Requirement ▸
Please print everything in the data below, from the line containing "Comparing the boxes" down to the end of the data, keeping every line unchanged and leaving the pictures out.

Data supplied ▸
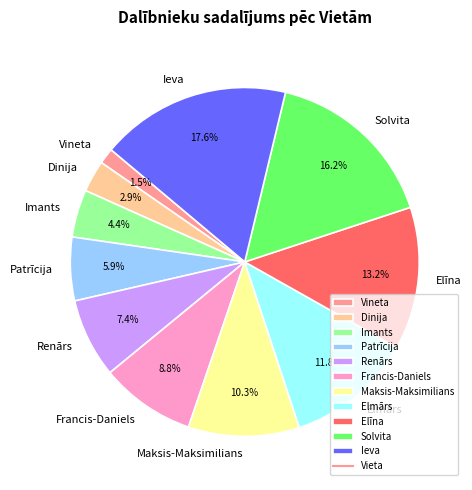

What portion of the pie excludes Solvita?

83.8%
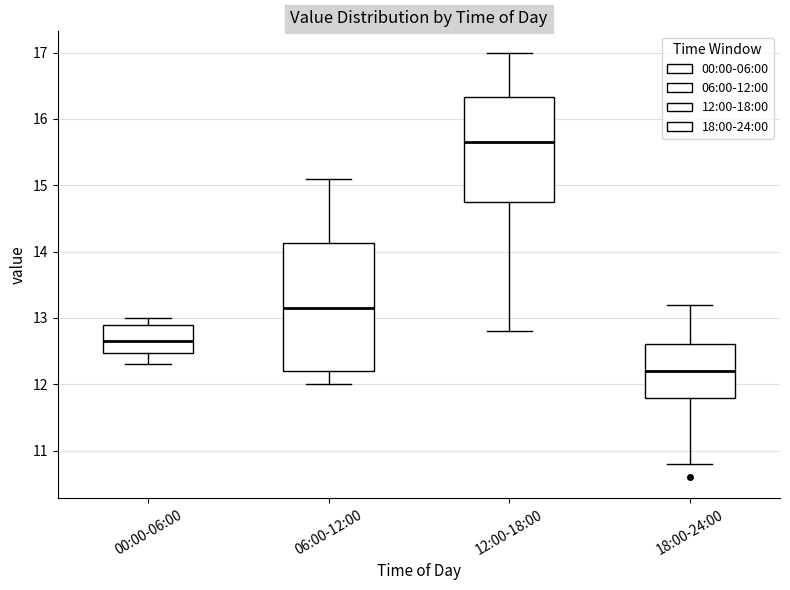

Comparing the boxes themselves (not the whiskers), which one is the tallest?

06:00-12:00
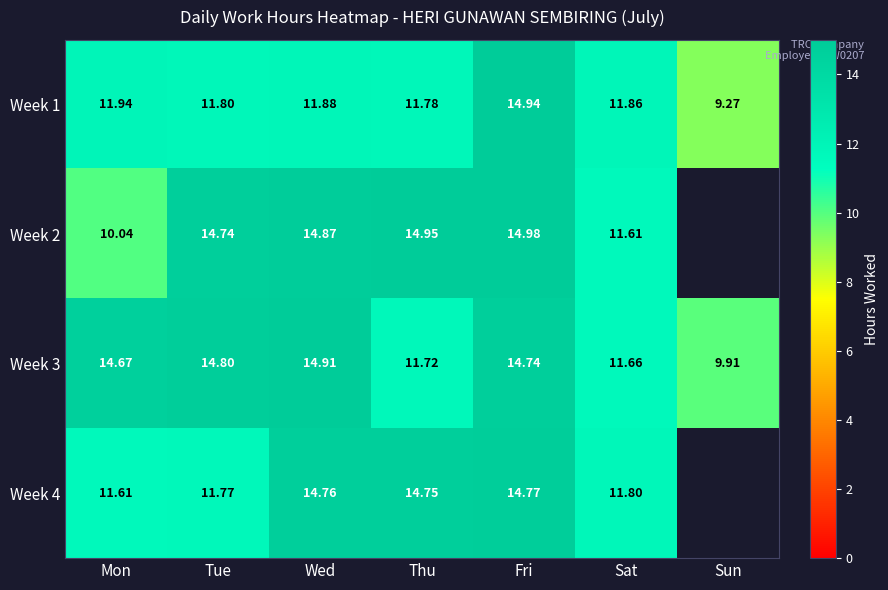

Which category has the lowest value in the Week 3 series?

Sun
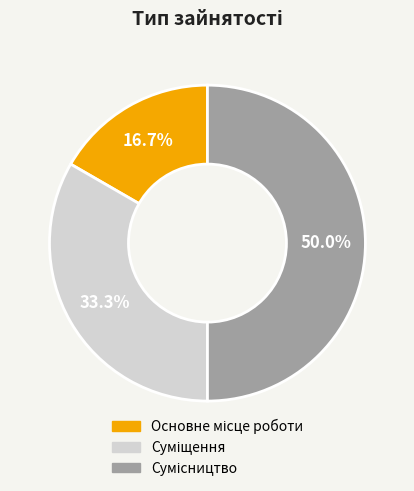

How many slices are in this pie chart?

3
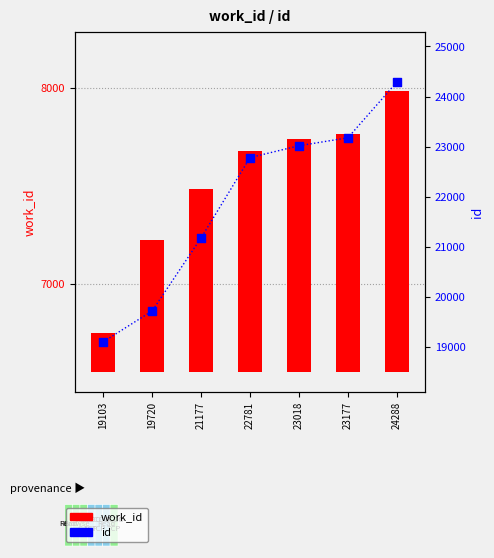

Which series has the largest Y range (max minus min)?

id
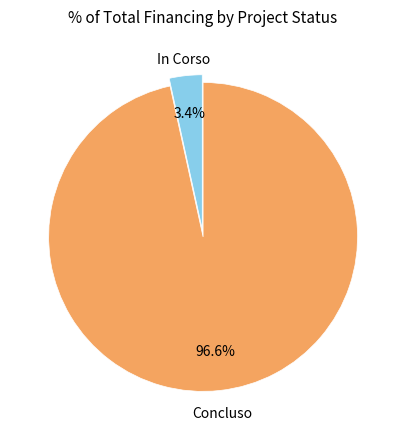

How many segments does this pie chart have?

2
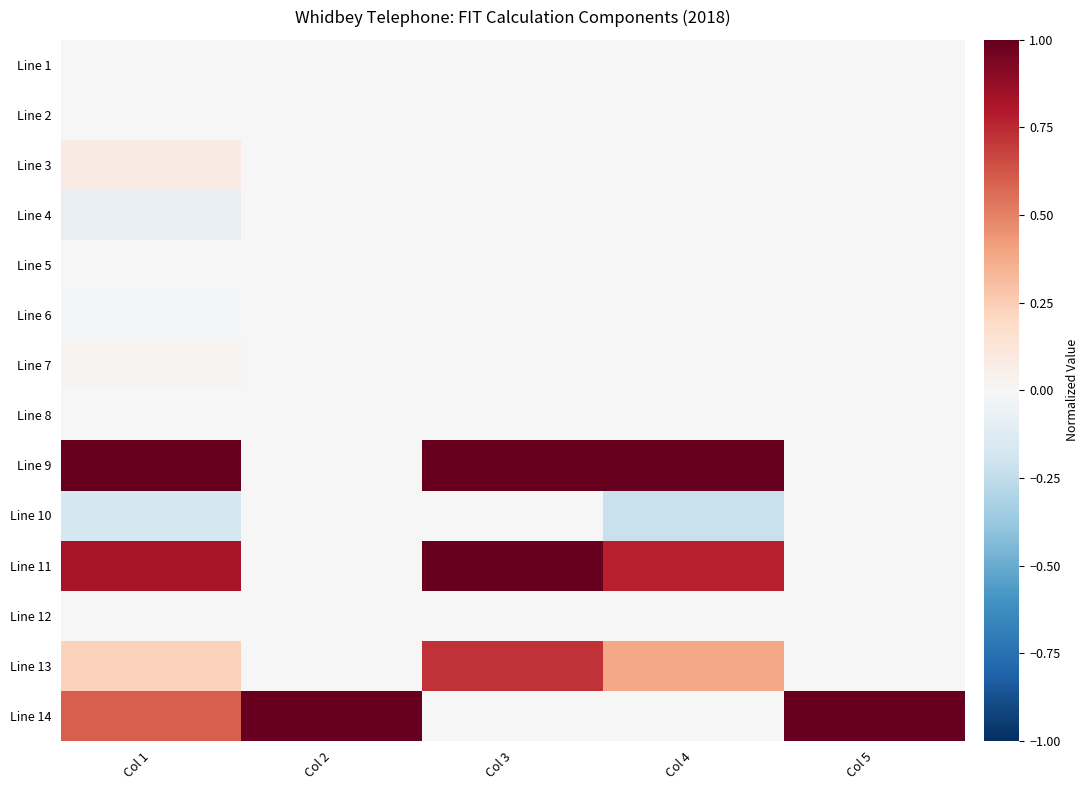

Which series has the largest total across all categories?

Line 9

Solution to this problem ▸
Comparing the boxes themselves (not the whiskers), which one is the tallest?

06:00-12:00

Which category has the lowest value in the Week 3 series?

Sun

How many slices are in this pie chart?

3

Which series has the largest Y range (max minus min)?

id

How many segments does this pie chart have?

2

Which series has the largest total across all categories?

Line 9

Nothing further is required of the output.